Research in both animals and humans suggests that theacrine likely doesn’t cause fatigue or tolerance over time. In a placebo-controlled study, theacrine demonstrated non-habituating effects in 60 healthy humans over 8 weeks of daily use at up to 300 mg/day .
Also, animal studies suggest that, unlike caffeine, theacrine might not affect blood pressure, cause anxiety, or lead to insomnia. In addition, it may have benefits that caffeine doesn’t, such as decreasing inflammation and relieving pain [8, 5]. However, at this point, we don’t know if these apply to humans.
Because theacrine is not approved by the FDA for any condition, there is no official dose. Users and supplement manufacturers have established unofficial doses based on trial and error. Discuss with your doctor if theacrine may be useful as a complementary approach in your case and which dose you should take.
Kucha tea, for example, contains low doses and has been used to induce relaxation.
Studies and individuals have used theacrine in dosages that range from 50 to 300 mg/day.
Doses below 50 g may be relaxation-inducing, while higher doses are likely stimulatory.
Up to 300 mg/day theacrine was deemed safe and non-habituating in an 8-week study of 60 healthy humans .
Although it is similar in structure to caffeine, at this point, more research is needed to assess the safety of theacrine. Consult with your healthcare provider before taking it as a supplement.
Theacrine is a relatively new compound on the market, and there are only a couple of published scientific studies that focus on it. There is not enough evidence to support a clear benefit over similar purine alkaloids such as caffeine and theobromine.

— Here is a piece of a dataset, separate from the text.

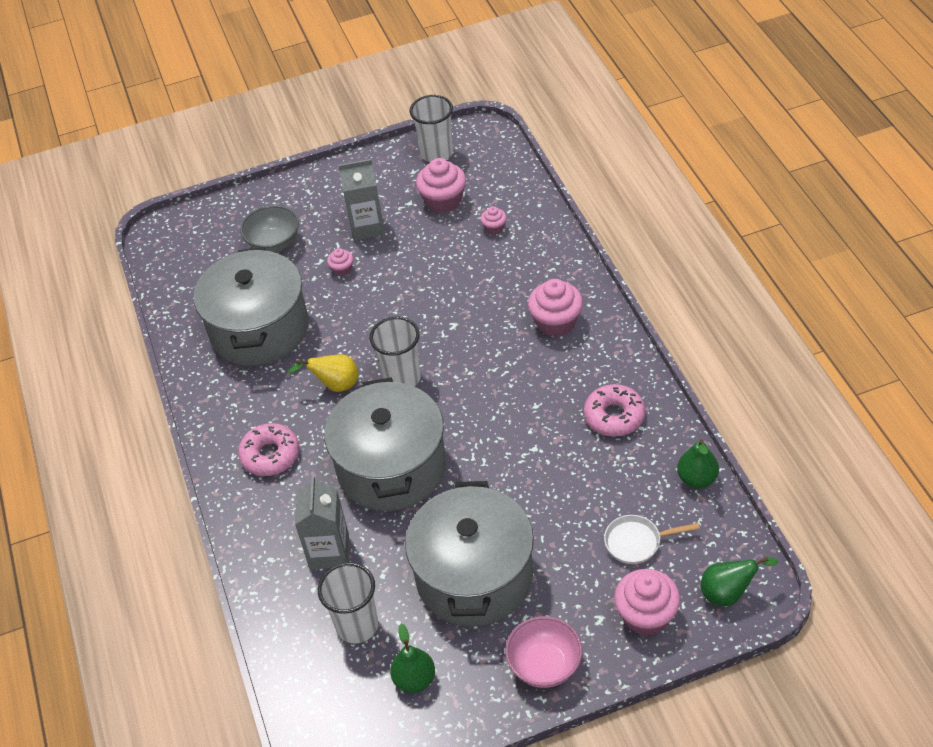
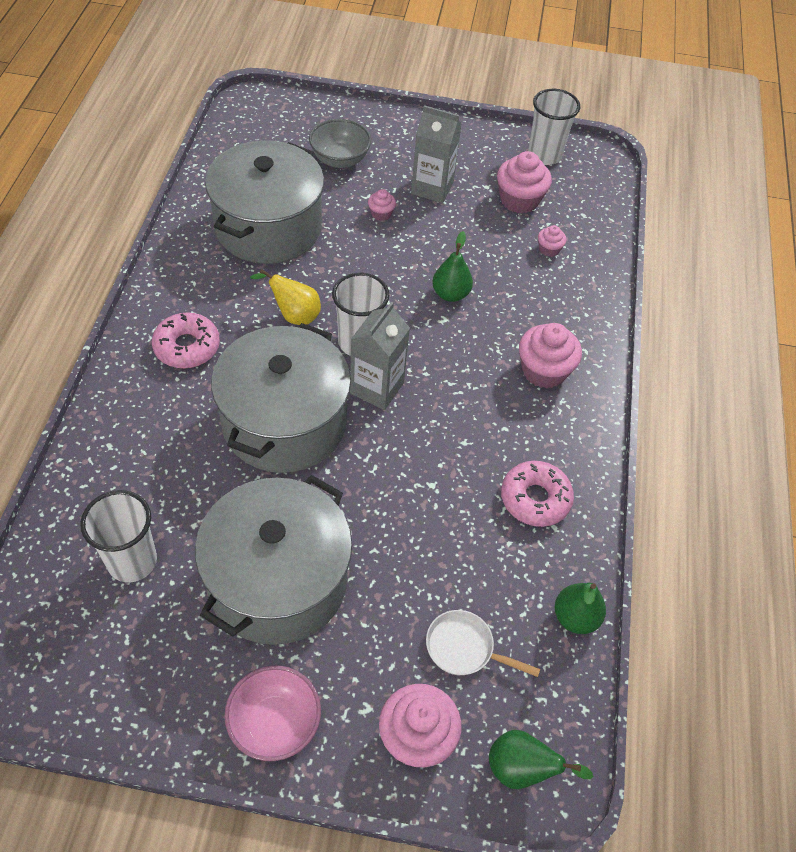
camera: 20 degrees right, 5 degrees up
grey carton [295,476,349,570] -> grey carton moved to [350,302,410,410]
green pear [390,623,435,693] -> green pear moved to [432,231,473,302]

Theacrine is typically formulated as part of a multi-ingredient supplement and harder to find as a standalone supplement, making it difficult to trace the clinical benefits to one substance.
The opinions expressed in this section are solely those of theacrine users, who may or may not have medical or scientific training. Their reviews do not represent the opinions of SelfHacked. SelfHacked does not endorse any specific product, service, or treatment.
Do not consider user experiences as medical advice. Never delay or disregard seeking professional medical advice from your doctor or other qualified healthcare providers because of something you have read on SelfHacked. We understand that reading individual, real-life experiences can be a helpful resource, but it is never a substitute for professional medical advice, diagnosis, or treatment from a qualified healthcare provider.
Users report that theacrine has similar if slightly weaker/milder effects compared to caffeine. They also report fewer side effects, such as jitters, and a somewhat longer-lasting effect.